As you might imagine from a band reaching such a milestone, an element of maturity has crept into the quintet’s sound and approach.  But essentially, that’s not at the cost of what their fans – like, say, the ones who ensured the single ‘Live In Life’ racked up more than 31 million Spotify plays – are looking from their New South Wales heroes.  Opening song ‘Masterpiece’ begins with a Beatles-esque, piano led intro but soon switches up into thrusting indie pop mode, effortlessly brisk in mood and equally effortlessly catchy.

The aforementioned ‘Live In Life’ arrives early too, another corker that matches jangling guitars with smooth pop sensibilities, down to the harmony-rich chorus and the fingerclicks that underline its breezy rhythm.  ‘Holiday’ is probably the supreme earworm here – although there’s plenty of competition – with its “you’re cool/ you’re cool/ you’re cool” refrain really getting under your skin.  It’s an example, too, of the musical freedom the now self-producing group are enjoying, a slinky, almost Afrobeat guitar snaking in and out of a solid, programmed, practically hip-hop groove.

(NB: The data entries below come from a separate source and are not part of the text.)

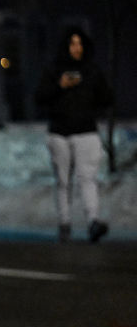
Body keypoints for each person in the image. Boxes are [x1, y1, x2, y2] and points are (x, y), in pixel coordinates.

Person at [34, 26, 113, 243]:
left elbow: (106, 98)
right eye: (72, 43)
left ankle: (93, 222)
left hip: (86, 131)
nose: (76, 48)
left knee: (88, 178)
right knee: (63, 180)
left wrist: (93, 96)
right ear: (65, 46)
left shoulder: (93, 71)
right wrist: (60, 86)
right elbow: (39, 97)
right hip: (59, 132)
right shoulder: (53, 70)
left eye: (80, 44)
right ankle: (65, 223)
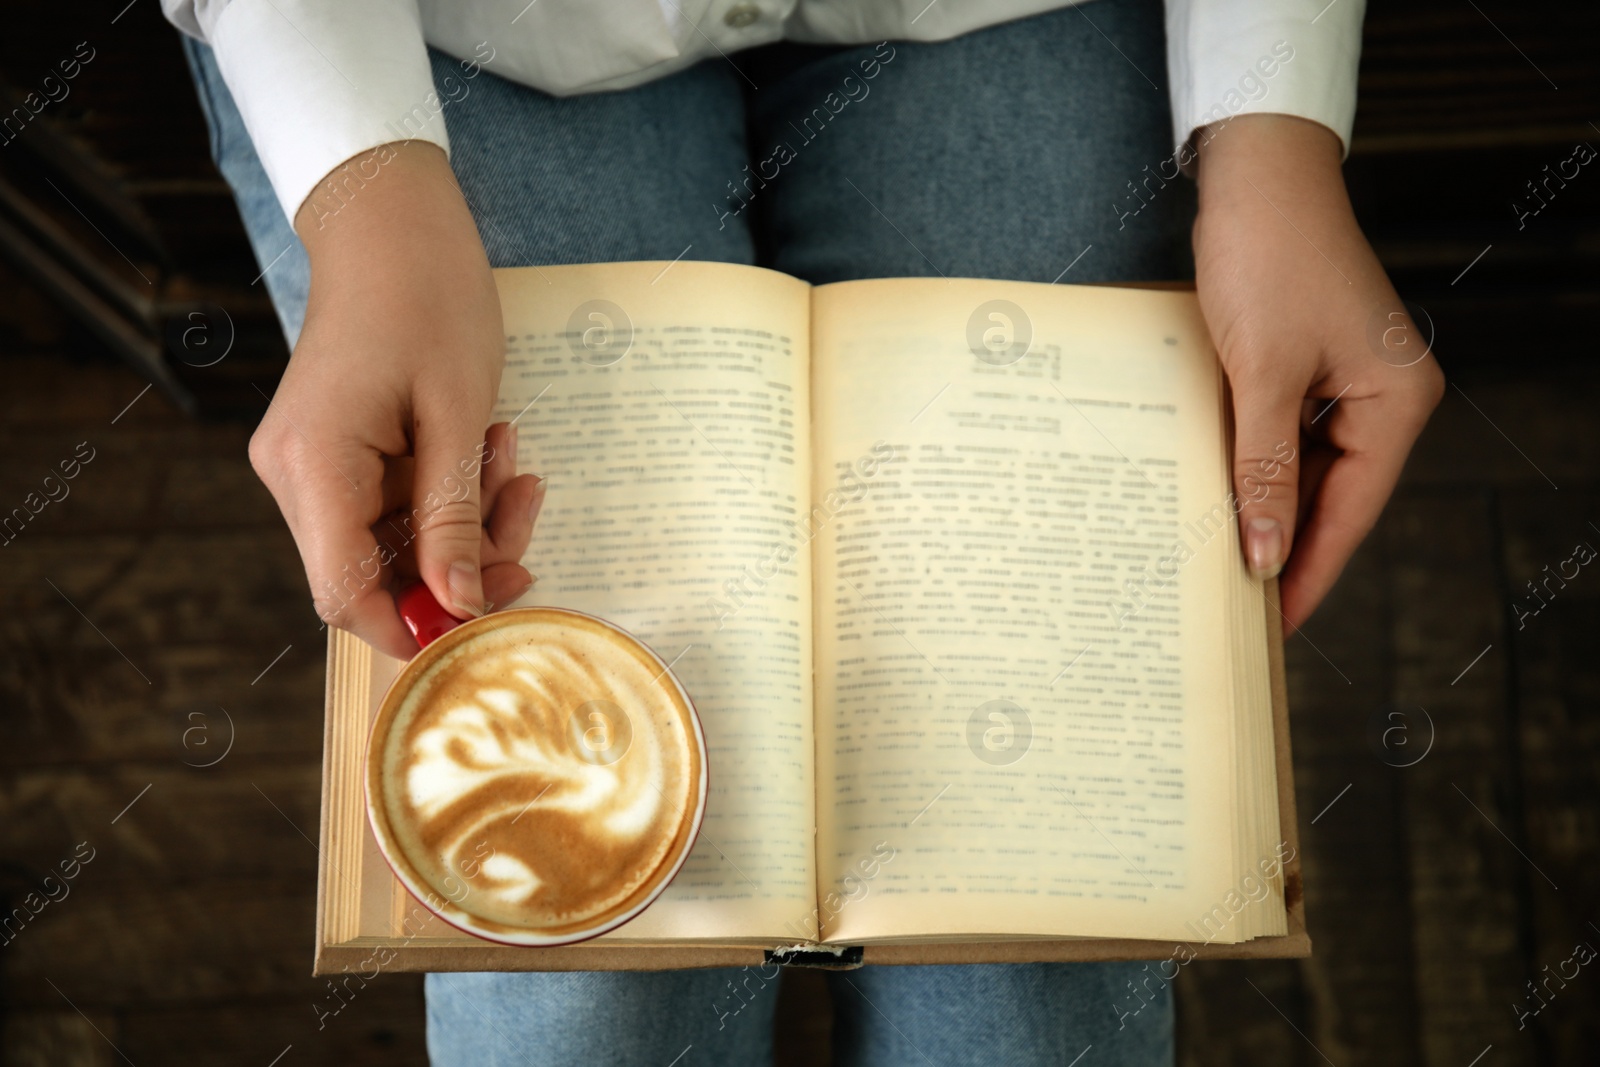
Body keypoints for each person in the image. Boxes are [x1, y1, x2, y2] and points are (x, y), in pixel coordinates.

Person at [166, 0, 1442, 1062]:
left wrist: (1275, 131)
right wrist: (368, 200)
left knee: (1032, 975)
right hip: (459, 39)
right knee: (595, 994)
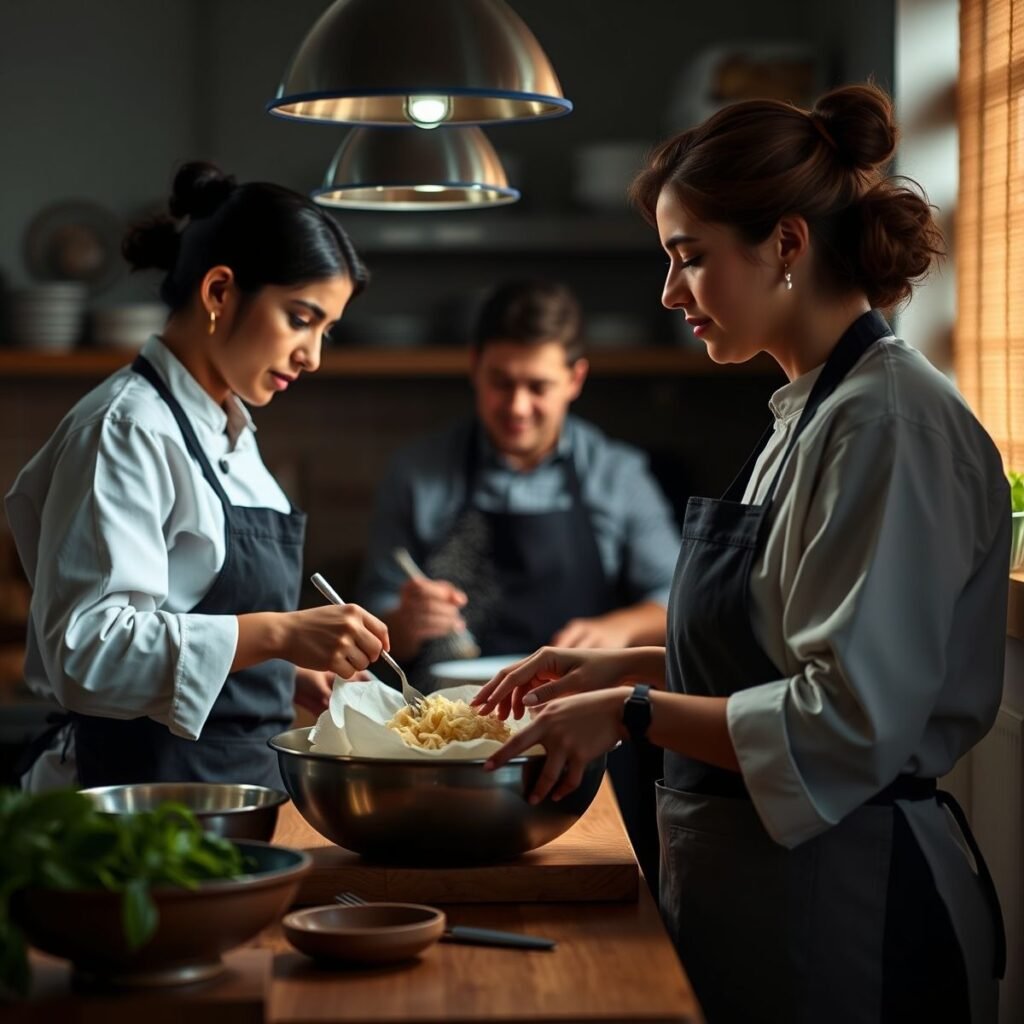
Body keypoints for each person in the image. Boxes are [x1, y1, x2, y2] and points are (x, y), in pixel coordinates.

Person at [473, 84, 1008, 1023]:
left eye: (690, 259)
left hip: (848, 906)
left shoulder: (885, 426)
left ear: (788, 245)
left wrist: (632, 709)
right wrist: (614, 668)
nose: (670, 292)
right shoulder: (810, 411)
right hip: (765, 888)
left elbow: (846, 719)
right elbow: (773, 656)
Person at [6, 162, 390, 792]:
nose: (313, 356)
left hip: (234, 792)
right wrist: (283, 632)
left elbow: (186, 611)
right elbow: (89, 653)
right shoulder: (124, 429)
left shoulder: (229, 430)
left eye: (327, 330)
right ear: (219, 293)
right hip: (134, 801)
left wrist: (283, 671)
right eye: (301, 318)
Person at [356, 278, 680, 888]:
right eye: (501, 382)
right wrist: (402, 621)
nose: (517, 406)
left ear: (575, 379)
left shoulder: (618, 475)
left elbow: (677, 602)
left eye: (539, 386)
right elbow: (369, 631)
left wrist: (614, 627)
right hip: (443, 746)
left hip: (580, 741)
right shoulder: (418, 474)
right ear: (475, 369)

It’s as the album reaches its second half that the mood begins to move.  The Rubens’ typical lyrical fayre seems to be based around the exultant highs and plunging lows of young love – ‘Masterpiece’, for instance, is a song about retrospectively realising you lost The One – and why shouldn’t it, as that’s probably the main concern of their audience too.  But some of the latter stages of ‘0202’ definitely marks a move into different thematic territory, all the more powerful because we’ve been swept along on a wave of generally good vibes up to this point.

Then comes along ‘State of My Mind’.  It’s dramatic and epic, the lyrics feeling more raw and revelatory, more intimate than before.  It’s the sound of the band growing up in front of your eyes.  The album’s closing tune ‘Party’, meanwhile, mirrors the album’s solo piano opening but goes very much the other way, concluding proceedings with a full on ballad that declares, In pretty overwrought fashion, “the party’s over.”

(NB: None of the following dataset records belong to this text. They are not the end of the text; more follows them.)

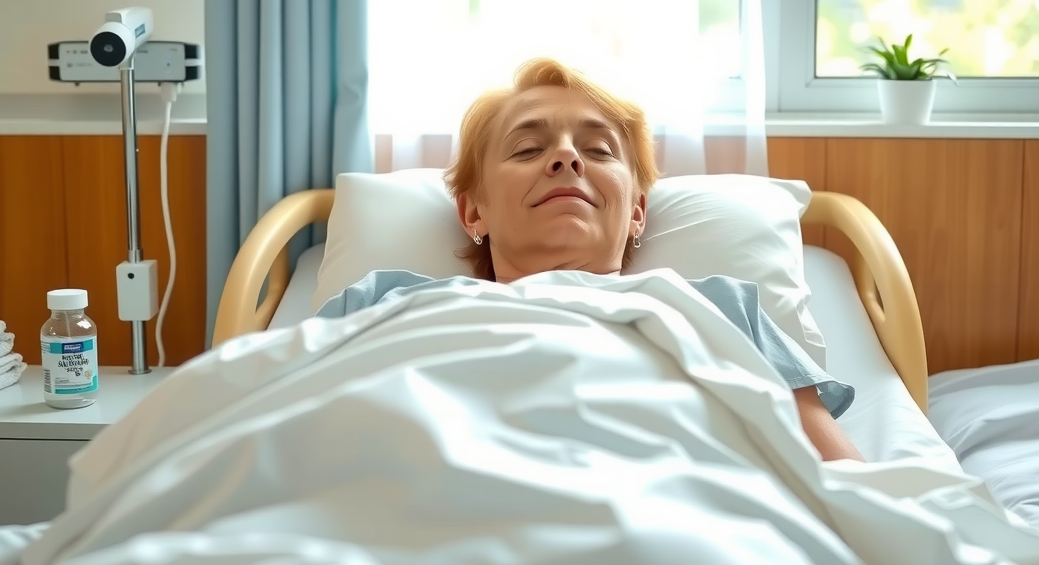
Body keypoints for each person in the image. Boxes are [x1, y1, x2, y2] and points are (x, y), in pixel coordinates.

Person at [318, 58, 864, 462]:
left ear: (637, 212)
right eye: (528, 149)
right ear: (472, 211)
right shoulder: (380, 308)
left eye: (598, 150)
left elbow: (843, 482)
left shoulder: (724, 312)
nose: (566, 156)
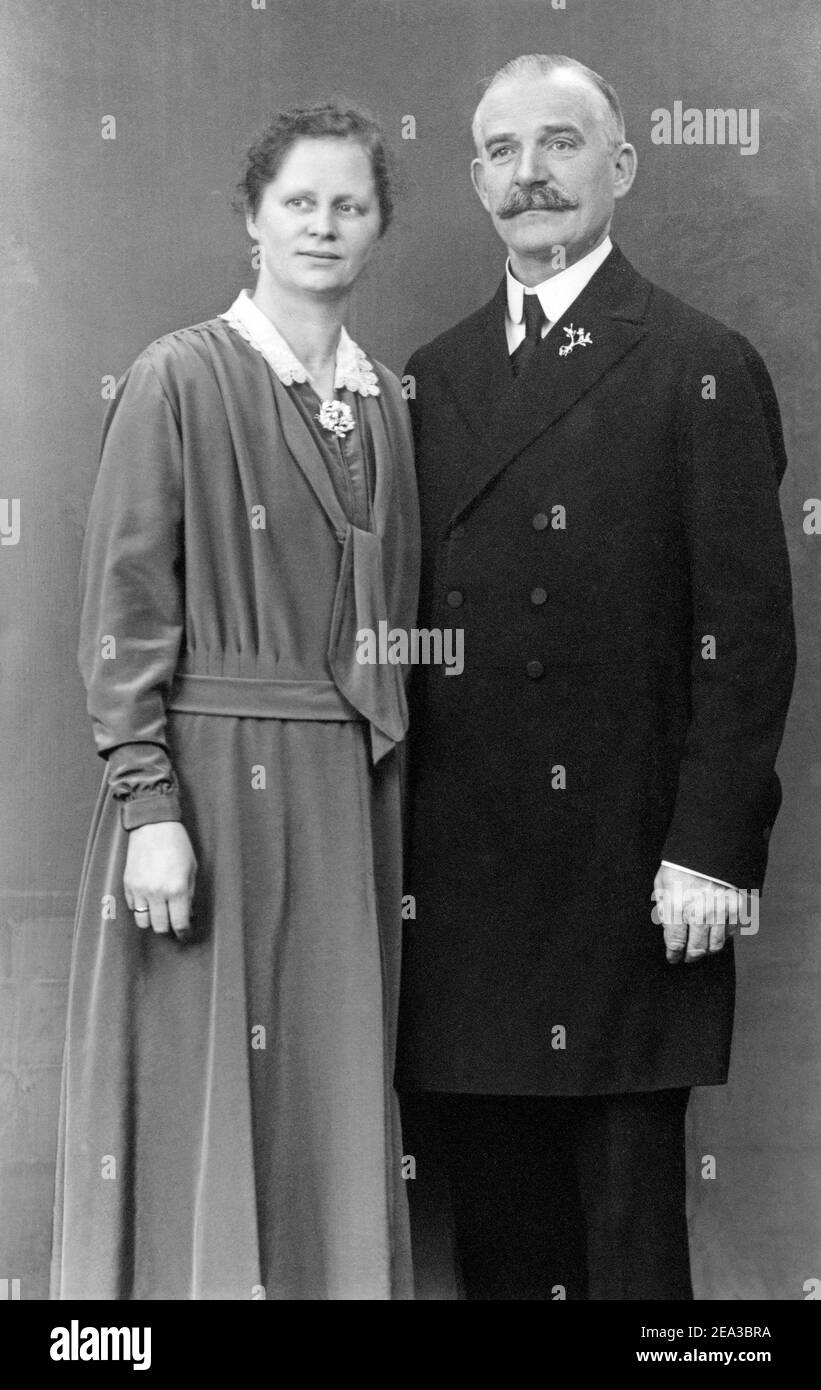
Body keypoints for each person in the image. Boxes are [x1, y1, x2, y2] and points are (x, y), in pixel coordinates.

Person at [397, 54, 796, 1300]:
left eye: (561, 144)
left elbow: (747, 638)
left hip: (630, 882)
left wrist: (711, 849)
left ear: (618, 168)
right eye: (503, 152)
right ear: (473, 180)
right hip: (462, 896)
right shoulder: (427, 375)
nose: (531, 176)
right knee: (500, 1249)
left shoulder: (698, 361)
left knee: (626, 1261)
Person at [51, 103, 419, 1301]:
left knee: (323, 1100)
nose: (323, 224)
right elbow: (121, 612)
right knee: (198, 1096)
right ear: (253, 219)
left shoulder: (385, 407)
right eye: (299, 202)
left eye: (348, 205)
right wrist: (148, 802)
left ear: (378, 229)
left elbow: (396, 630)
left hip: (348, 798)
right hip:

All  in all, it’s a pretty smart move by the Aussies.  It’s more of a subtle, gradual evolution to more adult sensibilities than the kind of road to Damascus conversion encountered by Miley Cyrus circa ‘Wrecking Ball’,  A move that will take their fans with them rather than leave them behind.  One that will doubtless see them continue to fill arenas and festival main stages – and the lucky blighters in Australia, remember, are back with live music thanks to their altogether more stringent pandemic arrangements – but futureproof themselves from potential irrelevance further down the line.

Not that it feels like they’ve planned it.  Given that 2020 was the year the world was turned upside down for us all, it’s entirely natural that ‘0202’ should end up having an element of that craziness in its DNA too.